Cheney's aide was spy source

Correspondents in Washington
October 01, 2005
THE controversial outing of a CIA spy involving The New York Times reporter Judith Miller took a dramatic twist yesterday when the newspaper revealed her source was a senior member of US Vice-President Dick Cheney's staff.

After almost three months behind bars, Miller was released from prison after her source, Cheney chief of staff Lewis "Scooter" Libby, agree to waive the confidentiality he had been promised by the reporter.

With that obstacle out of the way, Miller agreed to testify in the investigation into the disclosure of the identity of covert CIA officer Valerie Plame. She had refused to name her sources to a federal prosecutor investigating which official leaked the name.

Ms Plame's husband, former US ambassador Joseph Wilson, claimed her cover was blown in revenge for an article he penned in The New York Times criticising President George W. Bush's justification for war with Iraq.

Miller left the federal detention centre in Alexandria, Virginia, yesterday after reaching an agreement with special counsel Patrick Fitzgerald. She will appear before a grand jury investigation in the case today.

Miller was sent to prison on July 6 after a showdown between the US Government and the press over a case involving the White House, press freedom and the rationale for the Iraq war.

'It's good to be free," Miller said. "I went to jail to preserve the time-honoured principle that a journalist must respect a promise not to reveal the identity of a confidential source.

"I chose to take the consequences - 85 days in prison - rather than violate that promise. I am leaving jail today because my source has now voluntarily and personally released me from my promise of confidentiality. This enables me to appear before the grand jury tomorrow."

Another journalist, Time Magazine's Matthew Cooper, almost met the same fate but was granted a last-minute reprieve after his source cleared him to testify. Both reporters were sentenced to 18 months in jail for contempt of court.
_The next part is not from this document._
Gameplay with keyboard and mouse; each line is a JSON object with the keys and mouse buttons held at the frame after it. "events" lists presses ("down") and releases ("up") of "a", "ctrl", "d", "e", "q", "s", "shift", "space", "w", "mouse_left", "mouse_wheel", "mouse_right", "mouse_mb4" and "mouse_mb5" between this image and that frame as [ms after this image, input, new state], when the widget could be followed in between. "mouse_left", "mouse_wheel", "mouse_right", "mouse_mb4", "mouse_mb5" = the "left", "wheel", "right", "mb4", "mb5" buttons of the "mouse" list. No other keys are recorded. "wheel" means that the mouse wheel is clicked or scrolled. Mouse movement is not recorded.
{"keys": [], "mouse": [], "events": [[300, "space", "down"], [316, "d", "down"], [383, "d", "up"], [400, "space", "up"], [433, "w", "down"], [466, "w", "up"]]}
Miller, a veteran of years of Middle East coverage, was thought likely to stay in jail until she agreed to testify, or until the mandate of a grand jury considering the case ran out in October. Ms Plame's name was first published in a column by veteran reporter Robert Novak in 2003 that cited senior administration officials.
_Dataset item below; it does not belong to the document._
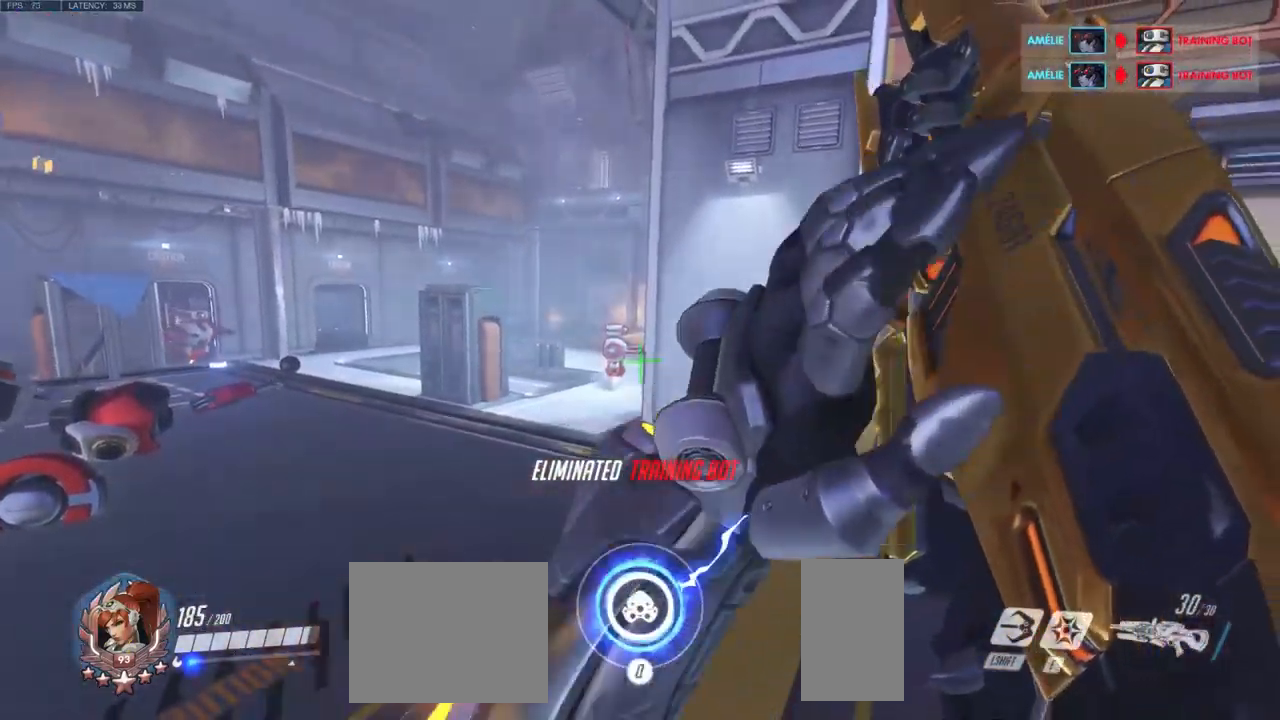
{"keys": [], "mouse": [], "events": [[116, "mouse_left", "down"], [200, "mouse_left", "up"]]}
Mr Wilson claimed his wife was outed as punishment for his contradiction of Mr Bush's assertion in the 2003 State of the Union address that Saddam Hussein had sought yellowcake uranium from Niger to build nuclear weapons.

Mr Fitzgerald's investigation into the leak has featured interviews with Mr Bush, former secretary of state Colin Powell, and Mr Bush's chief political adviser, Karl Rove.

Executive editor of the Times Bill Keller said of Miller: "If there is satisfaction in what she has endured, I am satisfied that she has held fast to a principle that matters deeply."